Planète Ixe, Début de l’Eau-Tonne, An 15 après le Grand Chamboulement



La mare

Le crapaud laisse émerger un oeil tout boursouflé de pustules, entrouvre une paupière et glisse un regard indolent sur la mare verdâtre.


Rien n’a changé, semble-t-il. Elle s’étend à l’horizon, horizontale à mourir d’ennui, verte, de tous les verts possibles, ça il faut le reconnaître, vert émeraude, vert pissenlit, vert bouteille, vert chaud, froid, glacial, vert gris, vert jaune, vert frémissant, vert gluant, vert traître, vert beau, vert, quoi, vert à l’infini, vert plat.


L’estivation du crapaud, longue à souhait, a pris fin. Elle, parce que c’est une crapaude, une femelle, énorme, moussue, elle remonte des profondeurs de la vase, elle immerge lentement dans le paysage de la mare. Son sommeil a été long cette année. Normal, il fait de plus en plus chaud sur cette foutue planète. L’été, c’est carrément pourri, infesté de minuscules moustiques, méchants, énervants et puants, la vase cuit par endroits, forme des cloques visqueuses qui éclatent comme des pets. Il est vrai que parfois, l’une d’entre elles, plus hardie, s’allège et réussit, pleine de grâce, à prendre son envol dans le ciel tiède... Bref, l’estivation est indispensable à la survie des crapauds géants.


Elle glisse donc un regard sur l’étendue verdâtre. Elle s’attarde à contempler la mare. Son oeil pustuleux, seul témoin de sa présence, en arrêt, s’emplit du spectacle. La pupille s’ouvre au bonheur des couleurs, au plaisir de redécouvrir la ligne parfaite de l’horizon posée sur le monde pour en définir l’équilibre, les contraires, les compléments, le haut et le bas, le ciel et la terre, le près et le loin, le jour et son point de chute, tout cela, et bien plus encore, lui revient à l’esprit par l’entremise de l'œil solitaire, embrassant la mare de son regard avide. Bonheur placide et passionné de celle qui revient, une fois de plus, d’un long sommeil philosophique lové dans les profondeurs souterraines, les «fraîches extatiques» d’après les initiés. Bonheur pétillant de tout être qui refait surface, qui remonte à la vie.

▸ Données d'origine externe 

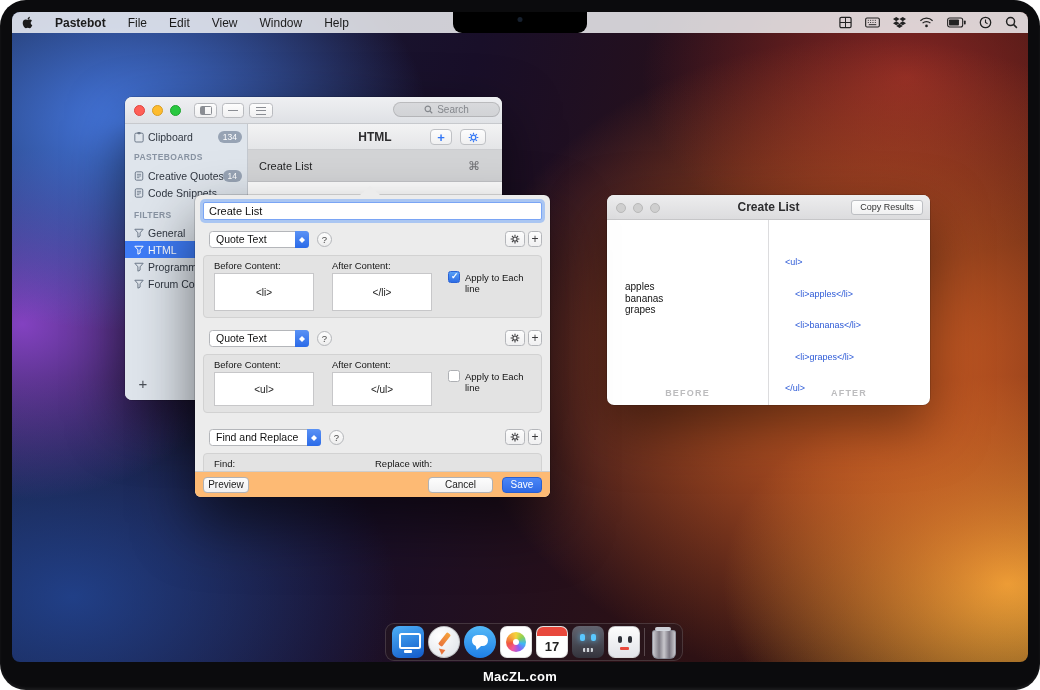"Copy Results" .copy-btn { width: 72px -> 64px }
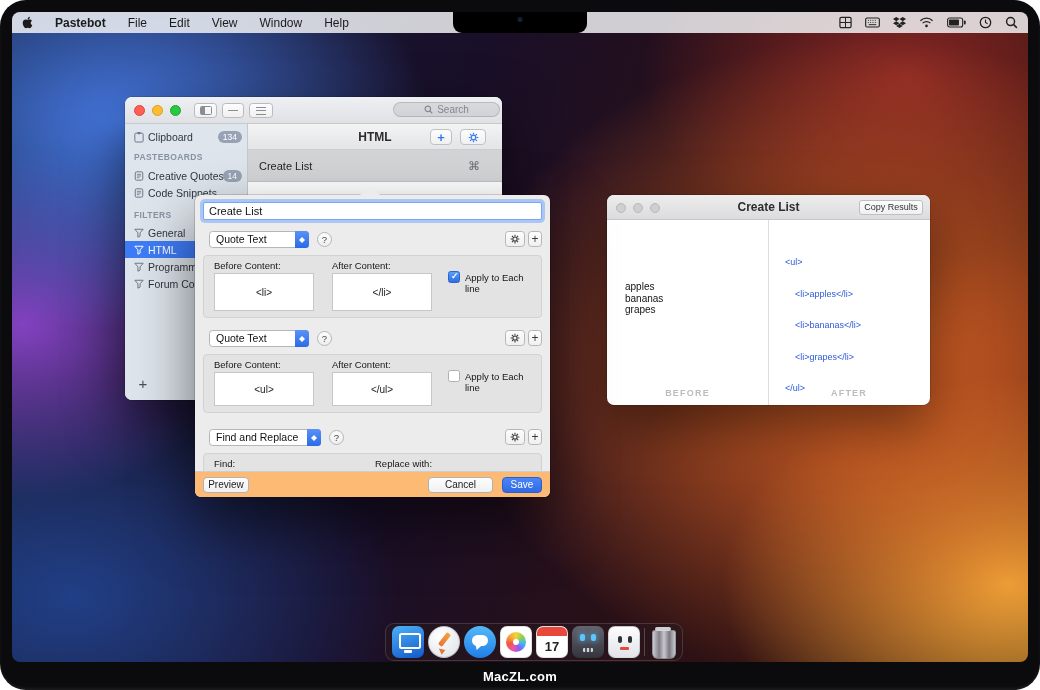"Replace with:" span.glabel { margin-left: 16px -> none }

Laissons-la donc jouir de ce réveil en toute intimité. C’est un moment précieux pour la planète. Le réveil du crapaud annonce le renouveau.


Il y a son oeil ouvert, son ombre devinée en dessous, et la mare. Eh oui, la mare, la Mare à Bout, parce qu’on n’en voit jamais le bout, dit-on. Verte. Elle n’abrite qu’une Crapaude. Comme il se doit. Les quelques spécimens restantes sont réparties dans d’autres régions humides de la planète: le Marais Sale An, le Marais Cage, le Bourbier, L’Etang Sondur, le Marigot d’Ame Azonie... J’espère ne pas en avoir oublié. J’ai la mémoire qui flanche. Bref, chaque Flaque en a une, une seule Crapaude, gardienne de l’équilibre de l’eau. Elles ont fort à faire. Comme tout le monde d’ailleurs. Enfin, ce qui reste du monde après le Cas Ta Clysme.


Propos du berger-guide au réveil du crapaud.